Importing Pre-existing Embeddings¶

If you have already computed embeddings for your data using a compatible model, you can import these directly into pg_vectorize using the vectorize.import_embeddings function:

SELECT vectorize.import_embeddings(
    job_name => 'my_search_project',
    src_table => 'my_source_table',
    src_primary_key => 'id',
    src_embeddings_col => 'embeddings'
);

This function allows you to: - Import pre-computed embeddings without recomputation - Support both join and append table methods - Automatically validate embedding dimensions - Clean up any pending realtime jobs

The embeddings must match the dimensions expected by the model specified when creating the project with vectorize.table().

Parameters¶

job_name: The name of your pg_vectorize project (created via vectorize.table())
src_table: The table containing your pre-computed embeddings
src_primary_key: The primary key column in your source table
src_embeddings_col: The column containing the vector embeddings

Example¶

-- First create a vectorize project
SELECT vectorize.table(
    job_name => 'product_search',
    relation => 'products',
    primary_key => 'id',
    columns => ARRAY['description'],
    transformer => 'sentence-transformers/all-MiniLM-L6-v2'
);

-- Then import pre-existing embeddings
SELECT vectorize.import_embeddings(
    job_name => 'product_search',
    src_table => 'product_embeddings',
    src_primary_key => 'product_id',
    src_embeddings_col => 'embedding_vector'
);

Creating a Table from Existing Embeddings¶

If you have pre-computed embeddings and want to create a new vectorize table from them, use vectorize.table_from():

SELECT vectorize.table_from(
    relation => 'products',
    columns => ARRAY['description'],
    job_name => 'product_search',
    primary_key => 'id',
    src_table => 'product_embeddings',
    src_primary_key => 'product_id',
    src_embeddings_col => 'embedding_vector',
    transformer => 'sentence-transformers/all-MiniLM-L6-v2',
    schedule => 'realtime'
);

This function: 1. Creates the vectorize table structure 2. Imports your pre-computed embeddings 3. Sets up the specified update schedule (realtime triggers or cron job)

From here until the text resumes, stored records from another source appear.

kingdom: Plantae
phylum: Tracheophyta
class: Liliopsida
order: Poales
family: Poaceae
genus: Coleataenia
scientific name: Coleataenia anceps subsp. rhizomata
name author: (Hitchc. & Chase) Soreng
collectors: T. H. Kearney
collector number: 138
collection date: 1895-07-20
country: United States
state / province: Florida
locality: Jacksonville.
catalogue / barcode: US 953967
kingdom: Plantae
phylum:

The embeddings must match the dimensions of the specified transformer model.

Parameters¶

relation: The table to create or modify
columns: Array of columns to generate embeddings from
job_name: Name for this vectorize project
primary_key: Primary key column in your table
src_table: Table containing your pre-computed embeddings
src_primary_key: Primary key column in your source table
src_embeddings_col: Column containing the vector embeddings
schema: Schema name (default: 'public')
update_col: Column tracking updates (default: 'last_updated_at')
index_dist_type: Index type (default: 'pgv_hnsw_cosine')
transformer: Model to use (default: 'sentence-transformers/all-MiniLM-L6-v2')
table_method: How to store embeddings (default: 'join')
schedule: Update schedule - 'realtime', 'manual', or cron expression (default: ' * * * ')

This approach ensures your pre-computed embeddings are properly imported before any automatic updates are enabled.